PROBLEM DESCRIPTION: Each entry has to be set down again with no alteration.

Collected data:
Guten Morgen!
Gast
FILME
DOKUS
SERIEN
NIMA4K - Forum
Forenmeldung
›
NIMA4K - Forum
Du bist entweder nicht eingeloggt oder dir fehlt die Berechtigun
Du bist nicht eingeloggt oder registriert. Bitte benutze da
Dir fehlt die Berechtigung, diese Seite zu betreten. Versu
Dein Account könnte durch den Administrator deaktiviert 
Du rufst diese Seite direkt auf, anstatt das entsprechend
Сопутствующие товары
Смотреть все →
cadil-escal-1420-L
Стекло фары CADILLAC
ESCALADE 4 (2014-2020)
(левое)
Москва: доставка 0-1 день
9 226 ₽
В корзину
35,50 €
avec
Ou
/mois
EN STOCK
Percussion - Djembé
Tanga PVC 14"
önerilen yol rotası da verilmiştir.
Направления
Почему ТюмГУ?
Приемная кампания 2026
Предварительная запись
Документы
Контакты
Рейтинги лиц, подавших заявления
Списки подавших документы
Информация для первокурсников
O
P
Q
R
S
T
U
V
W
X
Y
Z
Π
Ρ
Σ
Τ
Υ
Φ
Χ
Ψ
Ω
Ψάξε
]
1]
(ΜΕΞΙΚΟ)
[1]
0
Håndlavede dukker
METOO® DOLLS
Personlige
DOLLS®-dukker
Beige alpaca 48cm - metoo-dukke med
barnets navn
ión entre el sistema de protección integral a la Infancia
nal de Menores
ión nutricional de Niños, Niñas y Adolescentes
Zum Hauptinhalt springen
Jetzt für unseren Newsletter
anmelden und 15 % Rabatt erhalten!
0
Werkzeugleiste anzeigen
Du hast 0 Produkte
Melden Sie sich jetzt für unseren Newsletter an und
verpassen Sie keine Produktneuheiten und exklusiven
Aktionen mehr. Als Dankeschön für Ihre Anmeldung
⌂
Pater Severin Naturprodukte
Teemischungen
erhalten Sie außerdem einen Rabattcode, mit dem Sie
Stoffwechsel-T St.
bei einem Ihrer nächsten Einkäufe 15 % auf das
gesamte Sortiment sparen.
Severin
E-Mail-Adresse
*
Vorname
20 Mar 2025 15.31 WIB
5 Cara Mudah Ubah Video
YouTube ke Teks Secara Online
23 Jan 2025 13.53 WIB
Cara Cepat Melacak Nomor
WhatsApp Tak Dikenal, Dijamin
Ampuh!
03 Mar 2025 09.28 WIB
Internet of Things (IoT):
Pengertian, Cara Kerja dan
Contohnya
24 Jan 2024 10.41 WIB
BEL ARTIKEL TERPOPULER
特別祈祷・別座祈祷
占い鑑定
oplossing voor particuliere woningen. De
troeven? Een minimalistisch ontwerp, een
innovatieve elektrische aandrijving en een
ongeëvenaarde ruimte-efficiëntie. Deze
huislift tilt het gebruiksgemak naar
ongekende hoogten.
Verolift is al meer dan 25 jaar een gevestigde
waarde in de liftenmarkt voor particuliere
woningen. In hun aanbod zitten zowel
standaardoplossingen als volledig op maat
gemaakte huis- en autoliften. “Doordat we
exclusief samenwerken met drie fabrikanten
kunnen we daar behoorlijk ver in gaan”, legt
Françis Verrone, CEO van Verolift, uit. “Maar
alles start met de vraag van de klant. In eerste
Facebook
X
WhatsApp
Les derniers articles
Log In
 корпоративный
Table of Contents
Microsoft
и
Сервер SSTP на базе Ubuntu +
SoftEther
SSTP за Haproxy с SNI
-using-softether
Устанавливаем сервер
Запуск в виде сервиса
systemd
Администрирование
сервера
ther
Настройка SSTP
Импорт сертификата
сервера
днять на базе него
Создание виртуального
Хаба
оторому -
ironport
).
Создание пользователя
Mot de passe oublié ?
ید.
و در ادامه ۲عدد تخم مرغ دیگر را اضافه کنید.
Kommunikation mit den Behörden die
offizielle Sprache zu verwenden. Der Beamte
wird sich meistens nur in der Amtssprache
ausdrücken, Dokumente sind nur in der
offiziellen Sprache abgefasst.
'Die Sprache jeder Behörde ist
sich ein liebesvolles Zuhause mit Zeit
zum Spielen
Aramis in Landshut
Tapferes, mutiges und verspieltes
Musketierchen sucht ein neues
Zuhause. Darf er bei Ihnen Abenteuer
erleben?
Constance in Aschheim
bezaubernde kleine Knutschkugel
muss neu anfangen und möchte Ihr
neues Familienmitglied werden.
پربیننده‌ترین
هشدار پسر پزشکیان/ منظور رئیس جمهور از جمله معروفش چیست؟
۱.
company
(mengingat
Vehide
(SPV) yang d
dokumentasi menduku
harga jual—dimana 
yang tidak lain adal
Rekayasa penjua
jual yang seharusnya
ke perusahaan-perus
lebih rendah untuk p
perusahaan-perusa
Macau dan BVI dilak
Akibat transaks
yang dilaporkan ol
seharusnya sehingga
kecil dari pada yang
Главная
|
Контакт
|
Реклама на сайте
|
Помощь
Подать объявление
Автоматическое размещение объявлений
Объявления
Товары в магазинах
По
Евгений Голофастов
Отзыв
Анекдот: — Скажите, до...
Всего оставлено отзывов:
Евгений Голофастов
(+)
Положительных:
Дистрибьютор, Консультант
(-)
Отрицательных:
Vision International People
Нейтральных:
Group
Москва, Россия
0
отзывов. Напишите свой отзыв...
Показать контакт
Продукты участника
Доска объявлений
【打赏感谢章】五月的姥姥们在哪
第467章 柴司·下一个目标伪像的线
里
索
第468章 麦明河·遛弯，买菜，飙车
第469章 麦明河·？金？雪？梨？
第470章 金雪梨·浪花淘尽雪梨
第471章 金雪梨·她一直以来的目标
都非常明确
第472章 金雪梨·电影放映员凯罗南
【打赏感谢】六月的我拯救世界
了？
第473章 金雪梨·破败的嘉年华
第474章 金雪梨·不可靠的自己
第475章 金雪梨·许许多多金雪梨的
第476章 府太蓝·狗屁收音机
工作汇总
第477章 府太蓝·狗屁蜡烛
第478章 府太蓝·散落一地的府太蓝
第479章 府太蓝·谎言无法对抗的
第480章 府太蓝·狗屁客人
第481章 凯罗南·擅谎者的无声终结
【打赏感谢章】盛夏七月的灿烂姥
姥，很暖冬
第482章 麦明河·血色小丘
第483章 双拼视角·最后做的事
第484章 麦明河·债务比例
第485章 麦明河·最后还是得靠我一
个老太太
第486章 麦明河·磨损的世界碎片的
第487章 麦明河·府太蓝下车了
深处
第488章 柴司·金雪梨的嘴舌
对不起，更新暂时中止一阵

ANSWER SPACE:
Guten Morgen!
Gast
FILME
DOKUS
SERIEN
NIMA4K - Forum
Forenmeldung
›
NIMA4K - Forum
Du bist entweder nicht eingeloggt oder dir fehlt die Berechtigun
Du bist nicht eingeloggt oder registriert. Bitte benutze da
Dir fehlt die Berechtigung, diese Seite zu betreten. Versu
Dein Account könnte durch den Administrator deaktiviert 
Du rufst diese Seite direkt auf, anstatt das entsprechend
Сопутствующие товары
Смотреть все →
cadil-escal-1420-L
Стекло фары CADILLAC
ESCALADE 4 (2014-2020)
(левое)
Москва: доставка 0-1 день
9 226 ₽
В корзину
35,50 €
avec
Ou
/mois
EN STOCK
Percussion - Djembé
Tanga PVC 14"
önerilen yol rotası da verilmiştir.
Направления
Почему ТюмГУ?
Приемная кампания 2026
Предварительная запись
Документы
Контакты
Рейтинги лиц, подавших заявления
Списки подавших документы
Информация для первокурсников
O
P
Q
R
S
T
U
V
W
X
Y
Z
Π
Ρ
Σ
Τ
Υ
Φ
Χ
Ψ
Ω
Ψάξε
]
1]
(ΜΕΞΙΚΟ)
[1]
0
Håndlavede dukker
METOO® DOLLS
Personlige
DOLLS®-dukker
Beige alpaca 48cm - metoo-dukke med
barnets navn
ión entre el sistema de protección integral a la Infancia
nal de Menores
ión nutricional de Niños, Niñas y Adolescentes
Zum Hauptinhalt springen
Jetzt für unseren Newsletter
anmelden und 15 % Rabatt erhalten!
0
Werkzeugleiste anzeigen
Du hast 0 Produkte
Melden Sie sich jetzt für unseren Newsletter an und
verpassen Sie keine Produktneuheiten und exklusiven
Aktionen mehr. Als Dankeschön für Ihre Anmeldung
⌂
Pater Severin Naturprodukte
Teemischungen
erhalten Sie außerdem einen Rabattcode, mit dem Sie
Stoffwechsel-T St.
bei einem Ihrer nächsten Einkäufe 15 % auf das
gesamte Sortiment sparen.
Severin
E-Mail-Adresse
*
Vorname
20 Mar 2025 15.31 WIB
5 Cara Mudah Ubah Video
YouTube ke Teks Secara Online
23 Jan 2025 13.53 WIB
Cara Cepat Melacak Nomor
WhatsApp Tak Dikenal, Dijamin
Ampuh!
03 Mar 2025 09.28 WIB
Internet of Things (IoT):
Pengertian, Cara Kerja dan
Contohnya
24 Jan 2024 10.41 WIB
BEL ARTIKEL TERPOPULER
特別祈祷・別座祈祷
占い鑑定
oplossing voor particuliere woningen. De
troeven? Een minimalistisch ontwerp, een
innovatieve elektrische aandrijving en een
ongeëvenaarde ruimte-efficiëntie. Deze
huislift tilt het gebruiksgemak naar
ongekende hoogten.
Verolift is al meer dan 25 jaar een gevestigde
waarde in de liftenmarkt voor particuliere
woningen. In hun aanbod zitten zowel
standaardoplossingen als volledig op maat
gemaakte huis- en autoliften. “Doordat we
exclusief samenwerken met drie fabrikanten
kunnen we daar behoorlijk ver in gaan”, legt
Françis Verrone, CEO van Verolift, uit. “Maar
alles start met de vraag van de klant. In eerste
Facebook
X
WhatsApp
Les derniers articles
Log In
 корпоративный
Table of Contents
Microsoft
и
Сервер SSTP на базе Ubuntu +
SoftEther
SSTP за Haproxy с SNI
-using-softether
Устанавливаем сервер
Запуск в виде сервиса
systemd
Администрирование
сервера
ther
Настройка SSTP
Импорт сертификата
сервера
днять на базе него
Создание виртуального
Хаба
оторому -
ironport
).
Создание пользователя
Mot de passe oublié ?
ید.
و در ادامه ۲عدد تخم مرغ دیگر را اضافه کنید.
Kommunikation mit den Behörden die
offizielle Sprache zu verwenden. Der Beamte
wird sich meistens nur in der Amtssprache
ausdrücken, Dokumente sind nur in der
offiziellen Sprache abgefasst.
'Die Sprache jeder Behörde ist
sich ein liebesvolles Zuhause mit Zeit
zum Spielen
Aramis in Landshut
Tapferes, mutiges und verspieltes
Musketierchen sucht ein neues
Zuhause. Darf er bei Ihnen Abenteuer
erleben?
Constance in Aschheim
bezaubernde kleine Knutschkugel
muss neu anfangen und möchte Ihr
neues Familienmitglied werden.
پربیننده‌ترین
هشدار پسر پزشکیان/ منظور رئیس جمهور از جمله معروفش چیست؟
۱.
company
(mengingat
Vehide
(SPV) yang d
dokumentasi menduku
harga jual—dimana 
yang tidak lain adal
Rekayasa penjua
jual yang seharusnya
ke perusahaan-perus
lebih rendah untuk p
perusahaan-perusa
Macau dan BVI dilak
Akibat transaks
yang dilaporkan ol
seharusnya sehingga
kecil dari pada yang
Главная
|
Контакт
|
Реклама на сайте
|
Помощь
Подать объявление
Автоматическое размещение объявлений
Объявления
Товары в магазинах
По
Евгений Голофастов
Отзыв
Анекдот: — Скажите, до...
Всего оставлено отзывов:
Евгений Голофастов
(+)
Положительных:
Дистрибьютор, Консультант
(-)
Отрицательных:
Vision International People
Нейтральных:
Group
Москва, Россия
0
отзывов. Напишите свой отзыв...
Показать контакт
Продукты участника
Доска объявлений
【打赏感谢章】五月的姥姥们在哪
第467章 柴司·下一个目标伪像的线
里
索
第468章 麦明河·遛弯，买菜，飙车
第469章 麦明河·？金？雪？梨？
第470章 金雪梨·浪花淘尽雪梨
第471章 金雪梨·她一直以来的目标
都非常明确
第472章 金雪梨·电影放映员凯罗南
【打赏感谢】六月的我拯救世界
了？
第473章 金雪梨·破败的嘉年华
第474章 金雪梨·不可靠的自己
第475章 金雪梨·许许多多金雪梨的
第476章 府太蓝·狗屁收音机
工作汇总
第477章 府太蓝·狗屁蜡烛
第478章 府太蓝·散落一地的府太蓝
第479章 府太蓝·谎言无法对抗的
第480章 府太蓝·狗屁客人
第481章 凯罗南·擅谎者的无声终结
【打赏感谢章】盛夏七月的灿烂姥
姥，很暖冬
第482章 麦明河·血色小丘
第483章 双拼视角·最后做的事
第484章 麦明河·债务比例
第485章 麦明河·最后还是得靠我一
个老太太
第486章 麦明河·磨损的世界碎片的
第487章 麦明河·府太蓝下车了
深处
第488章 柴司·金雪梨的嘴舌
对不起，更新暂时中止一阵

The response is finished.